Gilmore wants to find a way to make cooking in restaurants a sustainable career. He believes restaurant work should be a viable option for people in the front and the back of house, a job that can support a lifestyle that doesn’t include sharing a one-bedroom apartment with five other people. The financial strains of restaurant work, especially in a town where the price of everything is ascending, drive people from a profession to which Gilmore has dedicated his life.
You can hear the concern and empathy in his voice as he talks about wanting to do more to help his employees and the farmers and ranchers, who should probably be charging more for their product than they already are. He offers health insurance and added benefits to his employees and says Odd Duck alone purchased more than $1 million in product from local purveyors last year. Still, he knows he could be doing more. But part of his ability to do that depends on customers continuing to appreciate, support and pay for Gilmore’s brand of locally sourced, well-executed, from-scratch cooking.
“When it comes to sourcing food locally, it’s not even necessarily the cost of the ingredients; it’s the cost of the labor to take those ingredients from scratch and make them into something that people are going to find not only tasty but prepared well and properly and maybe even a little different than what they’re used to seeing,” Gilmore said. “And that takes these guys being creative and the countless hours of research and developing things and being unique to how we think about food. From-scratch cooking takes a lot of labor, and not cheap labor.”
The move to North Austin hasn’t been without its challenges. Barley Swine has had to cultivate a new following in a part of town with demographics and consumer behavior that differ from their base of regulars on South Lamar. And even the owner of two of the city’s best restaurants isn’t immune to the problems of his changing hometown.

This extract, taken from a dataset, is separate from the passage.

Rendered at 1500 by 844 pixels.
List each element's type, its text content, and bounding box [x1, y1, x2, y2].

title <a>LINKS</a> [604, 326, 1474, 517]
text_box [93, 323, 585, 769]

Gilmore, who has a third, more casual concept in the works, believes a lot of people from outside Austin saw the success of the market here a few years ago and moved to town in hopes of capitalizing on the city’s buzz and seemingly endless growth. That influx has diluted the scene, and the explosion of retail and new business has outpaced the number of potential customers.
New developments mean new restaurants, which mean other restaurants lose talent, and the vicious cycle continues apace, as many landlords continue to squeeze for top dollar. Gilmore says he likely wouldn’t have had the same success had he opened as a newcomer today, but he doesn’t think we’ve reached a crisis point.

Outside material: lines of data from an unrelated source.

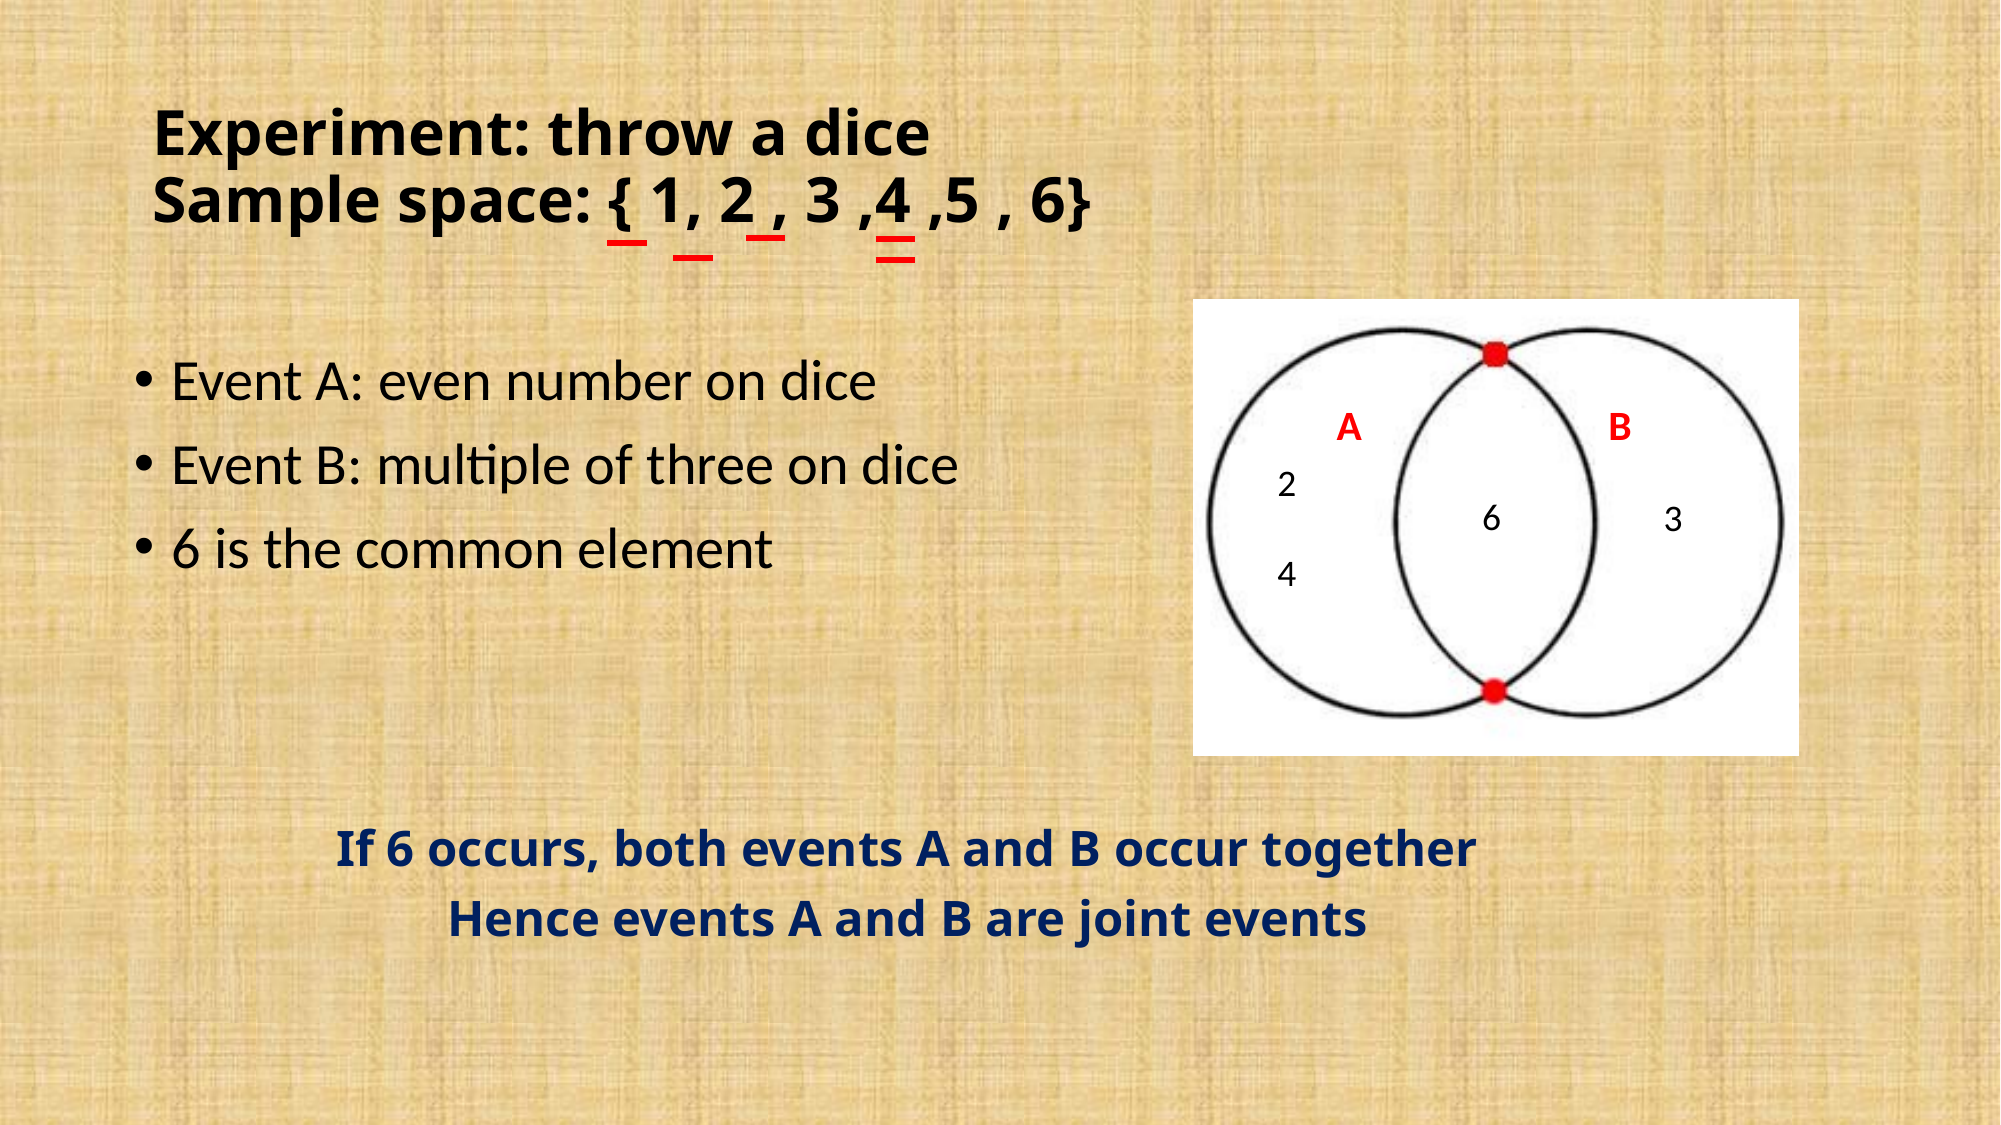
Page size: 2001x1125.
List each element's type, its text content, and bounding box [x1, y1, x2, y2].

list Event A: even number on dice Event B: multiple of three on dice 6 is the common element [119, 342, 1018, 606]
text_box If 6 occurs, both events A and B occur together Hence events A and B are joint events [319, 816, 1496, 1008]
picture [0, 0, 2001, 1125]
title Experiment: throw a dice Sample space: { 1, 2 , 3 ,4 ,5 , 6} [137, 59, 1863, 278]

One of Austin’s most soft-spoken chefs musters a rallying cry:
“I think this is a good opportunity to ask the people of Austin to continue to support local businesses, not just restaurants. Part of what’s happening with the growth is we’re seeing a lot of outside businesses come here, and if we want to retain the weirdness and uniqueness that Austin has, we have to support the people that are opening businesses here. Because it’s not getting easier for us,” Gilmore said. “There are a lot of creative entrepreneurial spirits here that are doing some great things that aren’t found in other cities, and if we want to continue that, we have to keep supporting them.”